Oh wow, i really hope you do turn him around, im sure in time you will, and it will be so worth it! How did you ever get to find him then???


----------



## vickyrees (Nov 6, 2009)

i was invited to a bonfire nite party and we were all in the garden the shed was in the corner and i heard screaming and noticed the cage when the door was open apparently he has been in there for a few months i didnt like it and made it known and was told to take him then so i put his cage in the back of my car and brought him home he was screaming with all the noise of the fireworks etc he goes the same if he hears sirens being outside by a busy road obviously has affected him i feel so bad for him x x x


----------



## Clairey331 (Oct 21, 2009)

Omg, that is shocking! How long had he been in the shed? Do you know anything about it?


----------



## Clairey331 (Oct 21, 2009)

Sorry, you said how long he had been in there, i meant whos bird was it? The host of the party?


----------



## vickyrees (Nov 6, 2009)

they said they were given him a few months ago and had to put him outside as they couldnt go near him!!!  and thought that was ok. dont know where he came from before that but they were told hes about 4?? no idea how to tell his age even if it is a male, hes warm and safe now x x x


----------



## Clairey331 (Oct 21, 2009)

Well, im just so glad hes in good hands now, and its even better youve found this site sooner rather than later! Well done. It does take time, but you will get there, and sounds like your willing to put the time and effort in, so good for you!! x


----------



## vickyrees (Nov 6, 2009)

thankyou hes beautiful poor thing stuck in the dark makes me sooo angry, first thing i did the following morning was look for help as i dont know much about cockatiels and i knew i was going to need advice so im glad i found this site and thanks to everyone who has responded i will let u know how he is getting on  x x x


----------



## Clairey331 (Oct 21, 2009)

Im sure hes so grateful, and if he could tell you he would!


----------



## Clairey331 (Oct 21, 2009)

Ive pmed you a good website with loads of cockatiel info


----------



## chewey (Aug 6, 2009)

When I first Got My Teil she was stuck in a box (for the car ride home) when we got home and cleaned up her cage and set it up... we opened the box and she started laying her chest flat on the floor of the box puffed up her feathers started swaying back and forth and hissing constantly. I was Freaked out she looked like a devil hahahaha!

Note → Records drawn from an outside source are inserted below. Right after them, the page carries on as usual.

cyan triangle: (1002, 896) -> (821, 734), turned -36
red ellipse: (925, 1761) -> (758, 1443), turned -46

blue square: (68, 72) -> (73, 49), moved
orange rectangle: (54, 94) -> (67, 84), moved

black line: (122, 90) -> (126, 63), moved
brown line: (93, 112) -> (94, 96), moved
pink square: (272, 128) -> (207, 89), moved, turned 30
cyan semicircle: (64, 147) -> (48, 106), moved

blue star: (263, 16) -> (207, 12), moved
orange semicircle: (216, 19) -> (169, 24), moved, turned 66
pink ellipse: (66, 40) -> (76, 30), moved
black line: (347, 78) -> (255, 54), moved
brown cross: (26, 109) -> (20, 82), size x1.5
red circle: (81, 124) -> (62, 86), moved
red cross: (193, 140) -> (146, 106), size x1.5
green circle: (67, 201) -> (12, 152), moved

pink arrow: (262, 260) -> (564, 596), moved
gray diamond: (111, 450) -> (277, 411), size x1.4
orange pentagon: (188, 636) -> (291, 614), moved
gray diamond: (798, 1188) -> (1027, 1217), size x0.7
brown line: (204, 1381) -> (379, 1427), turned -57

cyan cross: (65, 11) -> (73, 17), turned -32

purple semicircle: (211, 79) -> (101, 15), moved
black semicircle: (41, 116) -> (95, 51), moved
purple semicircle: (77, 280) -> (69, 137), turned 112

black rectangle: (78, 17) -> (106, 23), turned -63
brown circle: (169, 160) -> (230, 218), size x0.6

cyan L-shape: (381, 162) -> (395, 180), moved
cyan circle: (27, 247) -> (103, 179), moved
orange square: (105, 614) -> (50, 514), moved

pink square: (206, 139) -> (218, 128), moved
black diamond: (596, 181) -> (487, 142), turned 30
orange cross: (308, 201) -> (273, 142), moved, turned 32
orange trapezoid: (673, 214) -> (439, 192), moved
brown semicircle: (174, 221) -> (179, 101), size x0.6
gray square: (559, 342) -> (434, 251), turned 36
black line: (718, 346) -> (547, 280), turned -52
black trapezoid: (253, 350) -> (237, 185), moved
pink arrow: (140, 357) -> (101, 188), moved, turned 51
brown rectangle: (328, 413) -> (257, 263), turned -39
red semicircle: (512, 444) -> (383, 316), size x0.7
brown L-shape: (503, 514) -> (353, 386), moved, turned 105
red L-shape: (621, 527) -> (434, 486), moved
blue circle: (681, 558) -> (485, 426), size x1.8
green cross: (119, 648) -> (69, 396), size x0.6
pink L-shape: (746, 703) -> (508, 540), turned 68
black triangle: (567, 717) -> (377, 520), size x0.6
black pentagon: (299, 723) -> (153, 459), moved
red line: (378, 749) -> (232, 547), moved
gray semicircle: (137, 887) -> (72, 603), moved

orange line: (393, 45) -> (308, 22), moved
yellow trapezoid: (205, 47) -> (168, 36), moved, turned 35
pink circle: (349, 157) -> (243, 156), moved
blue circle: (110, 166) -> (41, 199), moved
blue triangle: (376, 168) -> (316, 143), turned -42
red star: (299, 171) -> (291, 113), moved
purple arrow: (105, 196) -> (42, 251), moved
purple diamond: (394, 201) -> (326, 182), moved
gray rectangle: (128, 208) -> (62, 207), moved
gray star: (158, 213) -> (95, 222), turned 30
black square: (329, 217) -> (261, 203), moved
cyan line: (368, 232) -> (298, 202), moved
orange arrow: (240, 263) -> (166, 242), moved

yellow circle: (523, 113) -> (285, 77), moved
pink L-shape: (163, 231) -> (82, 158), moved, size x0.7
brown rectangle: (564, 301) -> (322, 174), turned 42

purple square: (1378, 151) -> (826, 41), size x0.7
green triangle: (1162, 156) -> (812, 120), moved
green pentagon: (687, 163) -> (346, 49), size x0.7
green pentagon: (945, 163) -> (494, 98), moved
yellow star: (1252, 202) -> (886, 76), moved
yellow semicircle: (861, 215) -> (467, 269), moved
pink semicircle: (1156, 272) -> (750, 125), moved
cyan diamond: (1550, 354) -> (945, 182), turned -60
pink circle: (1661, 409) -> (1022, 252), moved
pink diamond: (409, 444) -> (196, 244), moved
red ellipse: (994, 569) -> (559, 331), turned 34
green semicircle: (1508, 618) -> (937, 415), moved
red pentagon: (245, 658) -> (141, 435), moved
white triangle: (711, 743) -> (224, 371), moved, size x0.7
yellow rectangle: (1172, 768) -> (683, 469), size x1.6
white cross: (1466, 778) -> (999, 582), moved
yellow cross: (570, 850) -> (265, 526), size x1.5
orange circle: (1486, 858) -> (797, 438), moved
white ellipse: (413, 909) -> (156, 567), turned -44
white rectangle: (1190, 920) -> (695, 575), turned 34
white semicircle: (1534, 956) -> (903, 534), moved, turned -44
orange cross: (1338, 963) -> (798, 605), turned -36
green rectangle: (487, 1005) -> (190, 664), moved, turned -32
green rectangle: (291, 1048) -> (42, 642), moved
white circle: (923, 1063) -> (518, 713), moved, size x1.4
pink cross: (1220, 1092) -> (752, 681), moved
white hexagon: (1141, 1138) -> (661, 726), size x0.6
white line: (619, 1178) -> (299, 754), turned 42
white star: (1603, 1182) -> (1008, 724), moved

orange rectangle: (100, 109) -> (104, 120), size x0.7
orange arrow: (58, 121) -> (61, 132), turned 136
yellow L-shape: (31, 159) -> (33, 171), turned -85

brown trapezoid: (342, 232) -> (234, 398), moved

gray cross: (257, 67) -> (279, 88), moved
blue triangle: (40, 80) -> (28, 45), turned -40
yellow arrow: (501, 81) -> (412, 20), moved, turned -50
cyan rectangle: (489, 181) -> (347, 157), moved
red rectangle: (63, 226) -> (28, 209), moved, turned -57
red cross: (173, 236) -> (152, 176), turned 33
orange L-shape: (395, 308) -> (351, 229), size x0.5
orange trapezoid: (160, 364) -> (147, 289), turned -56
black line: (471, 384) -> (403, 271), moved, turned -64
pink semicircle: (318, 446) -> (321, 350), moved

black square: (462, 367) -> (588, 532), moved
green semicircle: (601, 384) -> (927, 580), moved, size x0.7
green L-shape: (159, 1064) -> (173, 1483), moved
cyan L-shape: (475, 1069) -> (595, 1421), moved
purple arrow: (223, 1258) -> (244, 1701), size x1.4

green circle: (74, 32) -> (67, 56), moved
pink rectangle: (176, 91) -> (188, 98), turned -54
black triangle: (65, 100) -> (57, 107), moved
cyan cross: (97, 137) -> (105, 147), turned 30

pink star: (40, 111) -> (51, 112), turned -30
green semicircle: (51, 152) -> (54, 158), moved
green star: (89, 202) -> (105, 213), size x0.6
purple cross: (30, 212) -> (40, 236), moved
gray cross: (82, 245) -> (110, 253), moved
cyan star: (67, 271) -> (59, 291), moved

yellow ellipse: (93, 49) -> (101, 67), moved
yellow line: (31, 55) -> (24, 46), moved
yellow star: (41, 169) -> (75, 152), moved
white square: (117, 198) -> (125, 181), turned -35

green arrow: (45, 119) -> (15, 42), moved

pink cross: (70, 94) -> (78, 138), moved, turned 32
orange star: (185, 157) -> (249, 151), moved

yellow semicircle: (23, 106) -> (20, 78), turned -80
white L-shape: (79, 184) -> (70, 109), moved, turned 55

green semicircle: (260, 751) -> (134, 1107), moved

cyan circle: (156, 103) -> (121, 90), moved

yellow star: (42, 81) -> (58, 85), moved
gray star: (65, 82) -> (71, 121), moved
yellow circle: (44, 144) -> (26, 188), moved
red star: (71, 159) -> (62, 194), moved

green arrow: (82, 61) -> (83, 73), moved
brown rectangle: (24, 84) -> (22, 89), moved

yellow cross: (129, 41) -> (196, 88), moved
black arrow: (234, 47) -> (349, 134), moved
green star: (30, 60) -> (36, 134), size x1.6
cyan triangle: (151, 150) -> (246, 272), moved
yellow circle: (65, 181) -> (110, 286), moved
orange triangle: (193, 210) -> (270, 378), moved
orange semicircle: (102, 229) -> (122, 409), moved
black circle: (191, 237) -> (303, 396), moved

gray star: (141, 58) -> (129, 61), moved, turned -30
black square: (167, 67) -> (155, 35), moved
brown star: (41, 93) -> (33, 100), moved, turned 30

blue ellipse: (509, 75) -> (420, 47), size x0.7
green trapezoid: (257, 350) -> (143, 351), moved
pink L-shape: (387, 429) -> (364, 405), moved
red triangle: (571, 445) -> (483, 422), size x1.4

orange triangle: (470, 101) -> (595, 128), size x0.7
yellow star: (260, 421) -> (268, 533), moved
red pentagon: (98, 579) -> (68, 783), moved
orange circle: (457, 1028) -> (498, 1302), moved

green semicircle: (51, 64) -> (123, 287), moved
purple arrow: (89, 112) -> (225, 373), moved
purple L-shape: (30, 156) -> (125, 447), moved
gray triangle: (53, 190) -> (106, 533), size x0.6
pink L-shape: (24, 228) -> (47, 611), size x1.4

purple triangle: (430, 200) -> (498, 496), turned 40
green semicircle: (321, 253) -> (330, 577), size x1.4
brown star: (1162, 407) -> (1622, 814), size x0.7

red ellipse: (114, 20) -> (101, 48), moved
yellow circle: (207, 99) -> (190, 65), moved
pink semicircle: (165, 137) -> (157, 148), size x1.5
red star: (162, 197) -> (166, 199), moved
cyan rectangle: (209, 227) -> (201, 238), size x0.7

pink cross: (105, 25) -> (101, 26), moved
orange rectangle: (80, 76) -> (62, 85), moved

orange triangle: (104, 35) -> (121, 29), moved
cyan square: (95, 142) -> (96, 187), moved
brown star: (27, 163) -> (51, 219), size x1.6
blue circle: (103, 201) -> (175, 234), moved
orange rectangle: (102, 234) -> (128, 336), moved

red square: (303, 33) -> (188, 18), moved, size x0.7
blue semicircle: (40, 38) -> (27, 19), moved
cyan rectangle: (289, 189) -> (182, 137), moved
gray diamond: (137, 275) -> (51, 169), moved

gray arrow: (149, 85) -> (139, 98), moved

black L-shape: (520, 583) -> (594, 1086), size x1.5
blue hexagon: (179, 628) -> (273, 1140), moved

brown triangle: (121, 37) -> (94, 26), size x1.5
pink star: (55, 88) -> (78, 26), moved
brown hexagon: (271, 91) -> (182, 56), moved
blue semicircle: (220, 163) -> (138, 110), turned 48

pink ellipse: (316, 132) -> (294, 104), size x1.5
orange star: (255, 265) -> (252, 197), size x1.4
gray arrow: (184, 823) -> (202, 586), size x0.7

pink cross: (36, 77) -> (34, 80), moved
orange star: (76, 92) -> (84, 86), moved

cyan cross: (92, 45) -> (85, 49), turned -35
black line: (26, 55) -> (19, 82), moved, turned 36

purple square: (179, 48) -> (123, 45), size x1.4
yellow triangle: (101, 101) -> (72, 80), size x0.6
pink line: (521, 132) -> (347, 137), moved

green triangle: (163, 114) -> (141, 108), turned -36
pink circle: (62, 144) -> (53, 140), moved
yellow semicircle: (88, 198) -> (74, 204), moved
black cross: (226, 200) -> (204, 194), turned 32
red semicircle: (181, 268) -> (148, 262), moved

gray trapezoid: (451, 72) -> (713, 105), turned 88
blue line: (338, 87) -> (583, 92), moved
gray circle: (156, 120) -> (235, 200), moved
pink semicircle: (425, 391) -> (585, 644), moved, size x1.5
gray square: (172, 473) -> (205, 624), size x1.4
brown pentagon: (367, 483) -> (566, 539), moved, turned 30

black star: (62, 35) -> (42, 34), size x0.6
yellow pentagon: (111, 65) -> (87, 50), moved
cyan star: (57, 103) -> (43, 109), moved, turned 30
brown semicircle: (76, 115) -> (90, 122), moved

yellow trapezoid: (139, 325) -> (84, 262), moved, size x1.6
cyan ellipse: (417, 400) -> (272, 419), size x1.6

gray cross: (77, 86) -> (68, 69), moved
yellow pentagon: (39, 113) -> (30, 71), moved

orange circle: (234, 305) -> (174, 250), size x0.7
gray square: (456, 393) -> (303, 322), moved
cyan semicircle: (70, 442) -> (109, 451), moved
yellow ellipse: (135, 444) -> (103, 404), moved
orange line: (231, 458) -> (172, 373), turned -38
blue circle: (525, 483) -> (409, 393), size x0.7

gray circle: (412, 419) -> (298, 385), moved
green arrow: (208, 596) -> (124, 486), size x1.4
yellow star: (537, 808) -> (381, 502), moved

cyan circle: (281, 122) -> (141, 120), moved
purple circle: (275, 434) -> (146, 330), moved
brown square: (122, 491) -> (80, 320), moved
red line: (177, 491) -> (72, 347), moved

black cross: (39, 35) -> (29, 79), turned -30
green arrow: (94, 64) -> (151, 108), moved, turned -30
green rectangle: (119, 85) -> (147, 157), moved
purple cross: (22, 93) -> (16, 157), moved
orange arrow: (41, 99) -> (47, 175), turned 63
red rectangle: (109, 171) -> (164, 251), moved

it took her a couple of weeks to get used to us and her new home.

you just have to work slowley at first I just started to talk to her about a meter away from her cage then 1 foot away and then very close. after I could scratch her head through the cage bars. 

she progressed slowley but it was worth it! We can now take her outside to places like bonus park (Calgary) without worrying about her flying off!


----------